McMichael highlighted reductions in legacy liabilities tied to divested businesses. Accrued rebates, fees, and reserves totaled $30 million at Dec. 31, down from $67 million one quarter earlier. He also described the wind-down of transition services agreements (TSAs), noting TSA receivables fell from $241 million at the start of Q4 to less than $1 million at year-end, while TSA liabilities fell from $254 million to $65 million. He said remaining legacy liabilities are expected to be paid down in coming quarters in a “front-weighted” fashion.

On the income statement, McMichael said fourth-quarter SG&A from continuing operations decreased to $23.6 million from $29.6 million in the prior-year quarter, marking the fourth consecutive quarter of flat or declining SG&A as the company exited biosimilars and reduced headcount. Fourth-quarter R&D from continuing operations was $31 million, up from $20.8 million in Q4 2024, as the company invested in its pipeline.

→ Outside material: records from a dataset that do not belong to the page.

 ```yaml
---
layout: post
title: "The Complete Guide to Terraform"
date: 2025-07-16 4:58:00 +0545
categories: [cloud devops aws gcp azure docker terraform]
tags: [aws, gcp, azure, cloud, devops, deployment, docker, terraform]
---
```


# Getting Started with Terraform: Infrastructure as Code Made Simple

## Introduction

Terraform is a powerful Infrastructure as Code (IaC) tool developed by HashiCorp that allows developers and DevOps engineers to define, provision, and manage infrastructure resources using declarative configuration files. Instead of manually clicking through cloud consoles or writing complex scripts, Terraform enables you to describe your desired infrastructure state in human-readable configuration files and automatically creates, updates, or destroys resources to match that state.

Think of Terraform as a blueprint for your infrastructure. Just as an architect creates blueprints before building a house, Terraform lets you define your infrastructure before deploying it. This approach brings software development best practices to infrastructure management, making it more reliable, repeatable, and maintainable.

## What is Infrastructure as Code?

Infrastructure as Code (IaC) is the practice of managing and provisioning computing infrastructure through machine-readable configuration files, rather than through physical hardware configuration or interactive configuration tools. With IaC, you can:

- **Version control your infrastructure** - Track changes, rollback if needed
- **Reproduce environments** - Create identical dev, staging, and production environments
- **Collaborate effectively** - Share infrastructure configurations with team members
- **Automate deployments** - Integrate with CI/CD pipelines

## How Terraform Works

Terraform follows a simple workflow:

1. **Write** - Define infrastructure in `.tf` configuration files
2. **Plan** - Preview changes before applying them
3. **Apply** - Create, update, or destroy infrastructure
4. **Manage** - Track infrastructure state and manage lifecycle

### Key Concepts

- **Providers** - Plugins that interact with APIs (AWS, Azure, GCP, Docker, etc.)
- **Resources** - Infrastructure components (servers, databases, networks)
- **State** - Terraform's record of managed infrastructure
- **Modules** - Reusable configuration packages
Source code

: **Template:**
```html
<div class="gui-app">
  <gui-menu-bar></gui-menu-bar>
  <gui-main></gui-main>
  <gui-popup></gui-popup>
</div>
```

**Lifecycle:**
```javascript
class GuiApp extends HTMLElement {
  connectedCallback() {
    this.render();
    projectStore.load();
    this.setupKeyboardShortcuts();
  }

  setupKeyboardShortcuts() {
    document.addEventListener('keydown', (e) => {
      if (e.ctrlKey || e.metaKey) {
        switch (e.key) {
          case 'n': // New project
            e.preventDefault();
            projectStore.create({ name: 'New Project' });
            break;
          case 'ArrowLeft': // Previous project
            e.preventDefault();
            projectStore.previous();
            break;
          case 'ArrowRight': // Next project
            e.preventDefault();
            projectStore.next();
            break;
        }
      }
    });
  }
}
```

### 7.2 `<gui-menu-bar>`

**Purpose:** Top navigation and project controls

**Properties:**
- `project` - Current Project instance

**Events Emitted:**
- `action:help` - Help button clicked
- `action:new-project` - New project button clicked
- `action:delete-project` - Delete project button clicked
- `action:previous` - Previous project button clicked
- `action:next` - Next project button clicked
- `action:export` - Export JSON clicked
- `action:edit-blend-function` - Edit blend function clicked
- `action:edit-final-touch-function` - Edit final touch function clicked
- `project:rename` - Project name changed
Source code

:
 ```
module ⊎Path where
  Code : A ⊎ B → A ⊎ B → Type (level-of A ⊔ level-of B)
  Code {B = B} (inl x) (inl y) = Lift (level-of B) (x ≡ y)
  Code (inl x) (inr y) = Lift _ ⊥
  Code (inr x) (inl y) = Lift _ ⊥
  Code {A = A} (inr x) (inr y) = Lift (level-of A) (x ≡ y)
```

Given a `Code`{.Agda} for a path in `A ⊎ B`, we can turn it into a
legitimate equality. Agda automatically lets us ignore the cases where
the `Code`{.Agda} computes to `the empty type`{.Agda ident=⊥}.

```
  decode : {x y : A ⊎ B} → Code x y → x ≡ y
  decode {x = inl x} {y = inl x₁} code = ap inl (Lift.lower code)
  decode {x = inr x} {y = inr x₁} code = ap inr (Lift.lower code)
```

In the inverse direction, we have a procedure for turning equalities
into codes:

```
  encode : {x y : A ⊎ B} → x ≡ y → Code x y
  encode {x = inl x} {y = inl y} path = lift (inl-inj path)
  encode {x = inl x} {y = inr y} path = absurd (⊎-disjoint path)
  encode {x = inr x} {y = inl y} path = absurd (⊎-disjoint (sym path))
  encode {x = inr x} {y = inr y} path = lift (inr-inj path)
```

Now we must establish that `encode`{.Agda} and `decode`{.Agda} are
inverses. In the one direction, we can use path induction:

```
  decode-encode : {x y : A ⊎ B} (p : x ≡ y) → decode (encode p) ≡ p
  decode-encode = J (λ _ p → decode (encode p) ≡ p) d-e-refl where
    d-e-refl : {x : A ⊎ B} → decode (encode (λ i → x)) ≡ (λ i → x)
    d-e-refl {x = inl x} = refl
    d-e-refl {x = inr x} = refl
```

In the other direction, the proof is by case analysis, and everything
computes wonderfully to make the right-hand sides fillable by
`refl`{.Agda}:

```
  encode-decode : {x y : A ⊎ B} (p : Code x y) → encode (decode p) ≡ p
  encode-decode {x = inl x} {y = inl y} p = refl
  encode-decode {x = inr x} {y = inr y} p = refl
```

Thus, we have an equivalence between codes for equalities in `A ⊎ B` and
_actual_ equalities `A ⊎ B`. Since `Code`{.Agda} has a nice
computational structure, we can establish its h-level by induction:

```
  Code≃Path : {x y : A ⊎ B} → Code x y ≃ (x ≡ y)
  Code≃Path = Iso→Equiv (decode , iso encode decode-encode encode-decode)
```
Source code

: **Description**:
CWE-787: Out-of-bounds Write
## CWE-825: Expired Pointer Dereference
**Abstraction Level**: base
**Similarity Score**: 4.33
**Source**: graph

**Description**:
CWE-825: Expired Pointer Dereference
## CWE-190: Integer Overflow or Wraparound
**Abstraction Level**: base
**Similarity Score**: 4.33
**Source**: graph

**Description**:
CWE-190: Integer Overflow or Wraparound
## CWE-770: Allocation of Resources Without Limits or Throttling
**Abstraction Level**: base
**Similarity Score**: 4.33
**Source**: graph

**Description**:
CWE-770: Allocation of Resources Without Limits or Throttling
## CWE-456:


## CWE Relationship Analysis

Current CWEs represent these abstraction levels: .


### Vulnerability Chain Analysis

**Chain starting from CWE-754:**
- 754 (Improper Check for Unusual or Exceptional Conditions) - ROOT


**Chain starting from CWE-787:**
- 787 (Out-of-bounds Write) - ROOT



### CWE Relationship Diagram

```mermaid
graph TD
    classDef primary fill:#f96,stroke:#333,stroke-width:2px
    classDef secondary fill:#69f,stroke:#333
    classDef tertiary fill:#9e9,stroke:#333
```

He also cited reduced interest costs, stating cash paid for interest was $9.9 million in 2025 versus $25.4 million in 2024, reflecting savings of more than $15 million. McMichael said Coherus recently raised capital, including a $50 million follow-on offering, with proceeds supporting additional pipeline work and commercial investments. The company said it expects to provide full-year 2026 LOQTORZI revenue guidance on its earnings call in August.

About Coherus Oncology (NASDAQ:CHRS)

Coherus Oncology, Inc is a commercial-stage biopharmaceutical company focused on the development, manufacturing and commercialization of biologic therapies for oncology support and immuno-oncology. Founded in 2010 and headquartered in Redwood City, California, Coherus specializes in biosimilar versions of established oncology agents as well as novel immunotherapy candidates.

The company’s lead marketed products include Udenyca (pegfilgrastim-cbqv) and Fulphila (pegfilgrastim-jmdb), biosimilars to Amgen’s Neulasta, which are designed to reduce the incidence of infection in patients undergoing myelosuppressive chemotherapy.